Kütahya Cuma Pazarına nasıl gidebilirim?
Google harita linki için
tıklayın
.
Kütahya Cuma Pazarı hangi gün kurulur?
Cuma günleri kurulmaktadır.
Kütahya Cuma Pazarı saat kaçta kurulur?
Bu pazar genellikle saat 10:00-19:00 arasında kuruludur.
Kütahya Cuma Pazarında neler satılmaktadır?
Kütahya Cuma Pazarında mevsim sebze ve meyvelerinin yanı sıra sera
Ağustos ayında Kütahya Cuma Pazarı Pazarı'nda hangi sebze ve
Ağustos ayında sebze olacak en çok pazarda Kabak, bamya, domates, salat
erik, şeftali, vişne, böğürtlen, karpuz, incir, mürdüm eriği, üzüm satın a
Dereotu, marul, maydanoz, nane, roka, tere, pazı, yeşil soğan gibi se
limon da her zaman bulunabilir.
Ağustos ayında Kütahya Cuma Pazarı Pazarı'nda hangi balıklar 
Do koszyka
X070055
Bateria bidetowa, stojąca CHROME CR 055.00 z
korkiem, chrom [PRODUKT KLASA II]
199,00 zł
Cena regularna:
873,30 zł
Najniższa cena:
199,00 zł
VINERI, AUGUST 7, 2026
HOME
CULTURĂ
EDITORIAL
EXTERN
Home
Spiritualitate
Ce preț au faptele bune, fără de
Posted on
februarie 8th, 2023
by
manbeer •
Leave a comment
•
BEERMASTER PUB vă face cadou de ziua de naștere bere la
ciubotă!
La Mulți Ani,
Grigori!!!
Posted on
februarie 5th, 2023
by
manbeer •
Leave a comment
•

...

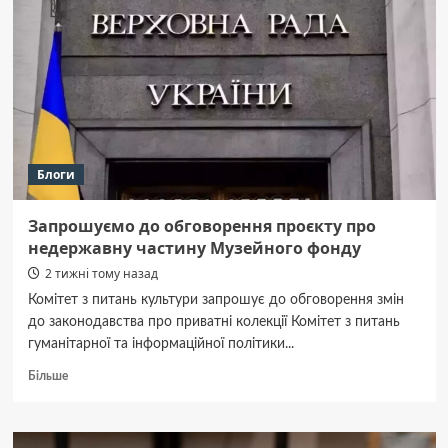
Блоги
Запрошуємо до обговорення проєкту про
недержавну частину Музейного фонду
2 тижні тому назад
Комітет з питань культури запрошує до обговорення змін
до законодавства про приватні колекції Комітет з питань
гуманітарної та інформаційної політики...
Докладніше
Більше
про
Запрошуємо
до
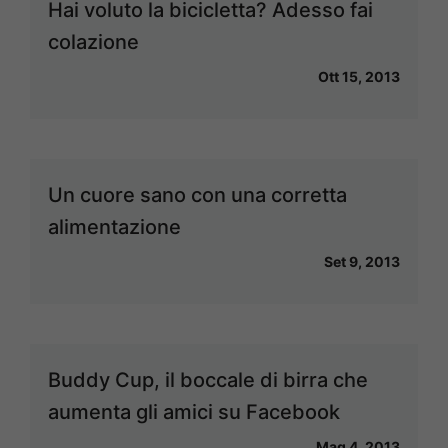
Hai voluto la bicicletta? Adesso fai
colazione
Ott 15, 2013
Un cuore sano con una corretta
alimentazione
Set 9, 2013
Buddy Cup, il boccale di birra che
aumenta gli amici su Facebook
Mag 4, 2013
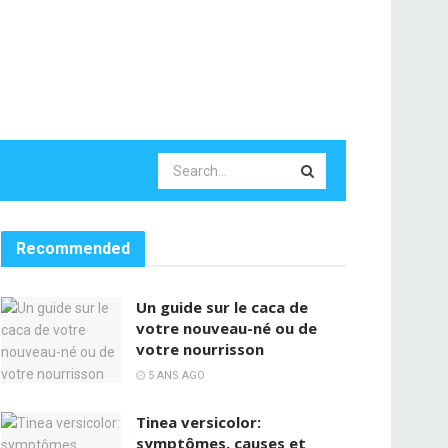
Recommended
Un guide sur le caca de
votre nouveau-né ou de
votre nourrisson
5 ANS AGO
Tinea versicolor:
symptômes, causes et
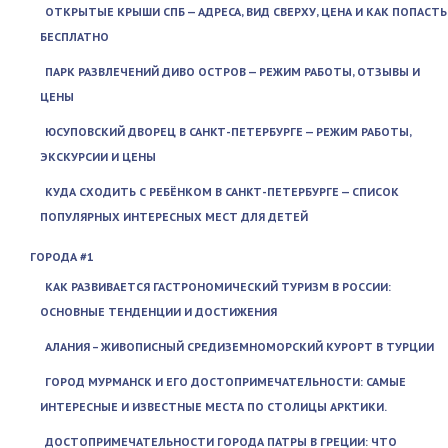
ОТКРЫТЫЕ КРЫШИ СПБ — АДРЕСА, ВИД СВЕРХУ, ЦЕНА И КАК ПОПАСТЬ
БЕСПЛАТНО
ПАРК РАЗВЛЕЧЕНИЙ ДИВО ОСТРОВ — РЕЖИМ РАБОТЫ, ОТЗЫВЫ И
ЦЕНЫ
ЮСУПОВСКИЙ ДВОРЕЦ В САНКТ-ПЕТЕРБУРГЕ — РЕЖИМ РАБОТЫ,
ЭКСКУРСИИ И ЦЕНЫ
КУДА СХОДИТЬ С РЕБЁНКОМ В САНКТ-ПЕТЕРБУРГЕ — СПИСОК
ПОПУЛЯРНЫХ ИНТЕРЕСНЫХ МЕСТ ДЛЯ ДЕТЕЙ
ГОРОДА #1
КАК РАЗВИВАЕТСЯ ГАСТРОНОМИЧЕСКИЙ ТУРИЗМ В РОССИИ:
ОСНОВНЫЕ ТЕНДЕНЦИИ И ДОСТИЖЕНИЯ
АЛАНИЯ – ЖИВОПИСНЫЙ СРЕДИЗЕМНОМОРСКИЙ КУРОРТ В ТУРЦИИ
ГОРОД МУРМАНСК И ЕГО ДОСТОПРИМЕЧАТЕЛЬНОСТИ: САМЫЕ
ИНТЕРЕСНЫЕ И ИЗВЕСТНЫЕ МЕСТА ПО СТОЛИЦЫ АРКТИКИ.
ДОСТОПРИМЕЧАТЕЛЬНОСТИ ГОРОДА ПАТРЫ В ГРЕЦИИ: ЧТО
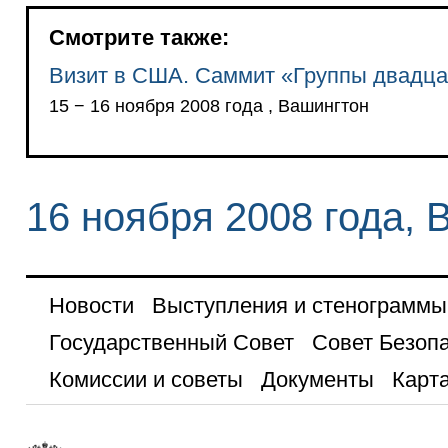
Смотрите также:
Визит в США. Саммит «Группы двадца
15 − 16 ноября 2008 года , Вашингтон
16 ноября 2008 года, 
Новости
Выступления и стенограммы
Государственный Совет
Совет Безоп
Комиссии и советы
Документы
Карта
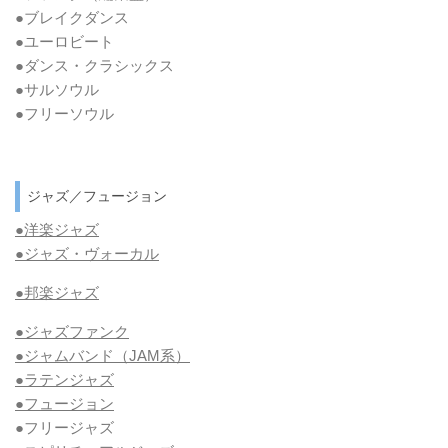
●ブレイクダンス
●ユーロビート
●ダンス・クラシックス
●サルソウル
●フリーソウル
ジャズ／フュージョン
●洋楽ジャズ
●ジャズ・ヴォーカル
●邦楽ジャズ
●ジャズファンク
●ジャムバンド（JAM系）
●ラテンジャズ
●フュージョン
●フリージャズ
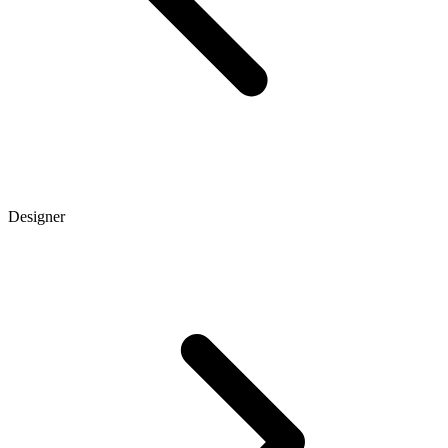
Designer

REQUIREMENT: Please copy the records word for word, starting at the line that contains "Hai voluto la bicicletta? Adesso fai" and ending at the line that contains "symptômes, causes et", with both of those lines included. Leave the pictures out of your copy.

RESPONSE:
Hai voluto la bicicletta? Adesso fai
colazione
Ott 15, 2013
Un cuore sano con una corretta
alimentazione
Set 9, 2013
Buddy Cup, il boccale di birra che
aumenta gli amici su Facebook
Mag 4, 2013
Recommended
Un guide sur le caca de
votre nouveau-né ou de
votre nourrisson
5 ANS AGO
Tinea versicolor:
symptômes, causes et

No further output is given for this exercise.